On June 1, President Donald Trump fulfilled a campaign promise to withdraw from the Paris Agreement. The POTUS cited “onerous energy restrictions” and “draconian financial and economic burdens” of the international climate accord, which aims to mitigate global warming. He went on to affirm that under his administration, the country “will be environmentally friendly, but we’re not going to put our businesses out of work and we’re not going to lose our jobs.”

The announcement set off a flurry of responses from governments and organizations around the world—including many in the design community. The American Institute of Architects (AIA) president Thomas Vonier expressed concern that the withdrawal would “put us behind our major global competitors” in a statement issued that afternoon. Vonier’s words were quickly endorsed by the Royal Architectural Institute of Canada and the International Union of Architects. The U.S. Green Building Council (USGBC) president and CEO Mahesh Ramanujam said in a statement that he was “deeply disappointed” with the news, while Royal Institute of British Architects president Jane Duncan condemned the move as “one of the most regressive decisions of our time.”

The Paris Agreement originated at COP21, the 21st Conference of the Parties to the United Nations Framework Convention on Climate Change, and went into effect on November 4, 2016. Signatories cannot leave the deal for four years, meaning the U.S. is committed through November 2020—the end of Trump’s current term.
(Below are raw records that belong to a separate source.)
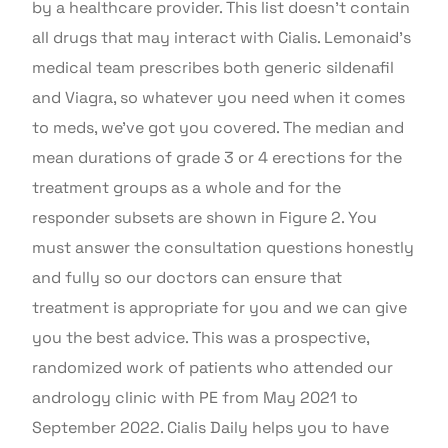
by a healthcare provider. This list doesn’t contain
all drugs that may interact with Cialis. Lemonaid’s
medical team prescribes both generic sildenafil
and Viagra, so whatever you need when it comes
to meds, we’ve got you covered. The median and
mean durations of grade 3 or 4 erections for the
treatment groups as a whole and for the
responder subsets are shown in Figure 2. You
must answer the consultation questions honestly
and fully so our doctors can ensure that
treatment is appropriate for you and we can give
you the best advice. This was a prospective,
randomized work of patients who attended our
andrology clinic with PE from May 2021 to
September 2022. Cialis Daily helps you to have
Still, many in the profession, including Vonier, argue that the announcement alone is damaging. “U.S. architects have truly been at the forefront of international efforts to address energy and climate issues,” he tells RECORD. “The decision to withdraw signals retreat; that hurts the image of the United States and, along with it, its architects.”

But concern has been tempered with optimism, stemming from confidence in the private sector, local governments, and design professionals to “lead the charge toward action,” says the USGBC’s Ramanujam. “The principles of the Paris Agreement will move forward, and we hope the administration will see the benefits of engagement over time.”
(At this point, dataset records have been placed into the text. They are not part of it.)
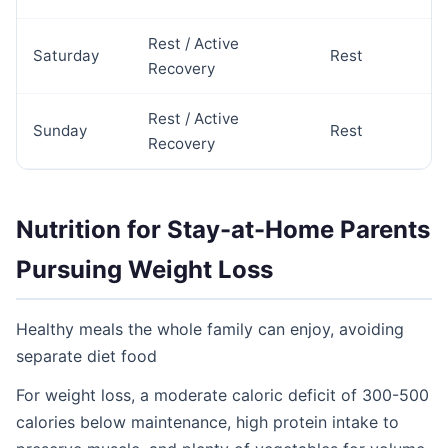
Rest / Active
Saturday
Rest
Recovery
Rest / Active
Sunday
Rest
Recovery
Nutrition for Stay-at-Home Parents
Pursuing Weight Loss
Healthy meals the whole family can enjoy, avoiding
separate diet food
For weight loss, a moderate caloric deficit of 300-500
calories below maintenance, high protein intake to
Collectively, the design community has been promoting sustainability for years, with initiatives like the 2030 Challenge and the AIA 2030 Commitment (for carbonneutral buildings), as well as longstanding certification programs like LEED. Shortly after Trump’s inauguration, the Chicago-based group Architects Advocate published an open letter to the President, signed by more than 120 firms in Illinois, on climate change and energy use. And just days after news of the Paris Agreement withdrawal, an online letter called “We Are Still In” drew signatures from more than 1,200 politicians, academics, and major corporations—including many from architecture, engineering, and construction—still committed to the accord’s principles.

Firms are also taking action on an individual basis. For example, Atelier Ten, which consults on building systems and lighting and environmental design, signed the “We Are Still In” letter and joined Architects Advocate, but also conducts an annual carbon audit and pays for their offsets as a company. Texas design firm Lake | Flato recently implemented a program that allows employees to apply for paid time “grants” to conduct research that advances sustainable design, while engineering company Thornton Tomasetti has established a “Green Champion” program, giving employees leadership roles in helping their offices meet sustainable operations standards.

As KieranTimberlake partner (and Obama appointee to the National Institute of Building Sciences) James Timberlake says, “The more architects come together on these issues, as a community and within our own firms, the more attention we can attract from our congressional representatives and, eventually, the administration.”